The temples also run primary schools, secondary schools and vocational schools thus reaching the
younger generations of rural Thais. This paper intends to look into the impact of Asoke groups
and their example of alternative economics to the surrounding communities.
Hybrid Space, Technology, and Development Discourse in the Thai Silk Industry
Mark Graham, Department of Geography, University of Kentucky
The Internet is often touted as a panacea for perceived deficiencies in economic development. Its
space-transcending abilities, which can instantly connect producers with consumers, have the
potential to cut out intermediaries and to redistribute economic surplus in a more equitable
manner. This paper asks whether the promises of the Internet are being realized in the context of
development programs in the Thai silk industry. Using interviews and surveys with producers
and sellers of silk in the Isaan region of Thailand, this paper examines: the characteristics of
people and firms using the Internet in the Thai silk industry, the effects that the Internet is having
on the organization of silk commodity chains, and the economic beneficiaries of such changes.

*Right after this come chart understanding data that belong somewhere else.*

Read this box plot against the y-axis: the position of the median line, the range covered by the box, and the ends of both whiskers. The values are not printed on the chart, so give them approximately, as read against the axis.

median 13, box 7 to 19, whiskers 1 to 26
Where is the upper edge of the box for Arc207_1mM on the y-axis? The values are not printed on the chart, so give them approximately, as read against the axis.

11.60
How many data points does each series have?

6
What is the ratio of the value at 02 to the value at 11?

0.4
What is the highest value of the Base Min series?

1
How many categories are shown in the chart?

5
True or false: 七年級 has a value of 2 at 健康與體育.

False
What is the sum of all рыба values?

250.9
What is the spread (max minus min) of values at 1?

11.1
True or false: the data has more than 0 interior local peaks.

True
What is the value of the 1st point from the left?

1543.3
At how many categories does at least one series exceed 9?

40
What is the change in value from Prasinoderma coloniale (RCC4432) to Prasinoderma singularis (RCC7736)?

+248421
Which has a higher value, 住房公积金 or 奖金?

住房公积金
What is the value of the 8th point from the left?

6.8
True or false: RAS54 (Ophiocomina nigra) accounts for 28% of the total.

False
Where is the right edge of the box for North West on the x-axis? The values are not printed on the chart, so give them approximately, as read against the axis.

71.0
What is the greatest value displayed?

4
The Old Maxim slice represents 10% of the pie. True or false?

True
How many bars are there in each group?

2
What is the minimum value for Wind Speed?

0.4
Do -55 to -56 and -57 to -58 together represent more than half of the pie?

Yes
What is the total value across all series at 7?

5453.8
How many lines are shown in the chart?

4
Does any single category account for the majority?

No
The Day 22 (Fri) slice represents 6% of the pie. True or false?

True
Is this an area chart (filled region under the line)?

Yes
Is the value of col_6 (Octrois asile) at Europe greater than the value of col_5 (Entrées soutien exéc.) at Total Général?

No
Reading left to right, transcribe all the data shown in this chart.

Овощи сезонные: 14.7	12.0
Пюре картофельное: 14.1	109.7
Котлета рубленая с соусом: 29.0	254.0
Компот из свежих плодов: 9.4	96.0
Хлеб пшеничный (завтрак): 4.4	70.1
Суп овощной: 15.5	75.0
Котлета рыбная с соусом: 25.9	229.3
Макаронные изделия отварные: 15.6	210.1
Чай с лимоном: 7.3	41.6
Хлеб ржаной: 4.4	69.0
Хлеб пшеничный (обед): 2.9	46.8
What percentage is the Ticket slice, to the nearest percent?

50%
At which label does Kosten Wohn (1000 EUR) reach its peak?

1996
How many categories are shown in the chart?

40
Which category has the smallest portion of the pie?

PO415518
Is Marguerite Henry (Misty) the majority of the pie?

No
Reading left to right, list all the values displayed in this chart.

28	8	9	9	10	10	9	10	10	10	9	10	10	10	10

Agrarianism, Education, and Local Culture in the Southern Three Provinces: A Sustainable
Example of Setakit Paw Piang?
Mira Manickam, Yale School of Forestry and Environmental Studies
This paper explores the relationship between culture, natural resource-based livelihoods, and
regional education systems in the Southern Three Provinces, using a village case study in Pattani
as an example. The preference of Malay-speaking Muslims in the Southern Three Provinces for
religious education over state-run secular education has been a primary concern of the Thai state,
for whom state-run education is a key tool for national integration. At the same time, Malay
Muslims defend their local systems of education as integral to their culture, which they say places
greater value on religious virtue than economic prosperity. This paper explores the historical
roots of the Thai education system and its links to the creation of a modern industrialized
economy, and the historical roots of the bonok system and the way in which it is linked to a
village economy based on traditional, natural resource-dependent livelihoods. Villagers, religious
leaders, and civil society organizations in Pattani have invoked the notion of setakit paw piang, or
the sufficiency economy, when describing the agrarian livelihoods of many Malay Muslim
villages and the religious invocation to “be content with what Allah has given.” This paper
explores these links as well as the importance of natural resource conservation in the preservation
of a village economy and the cultural autonomy it facilitates.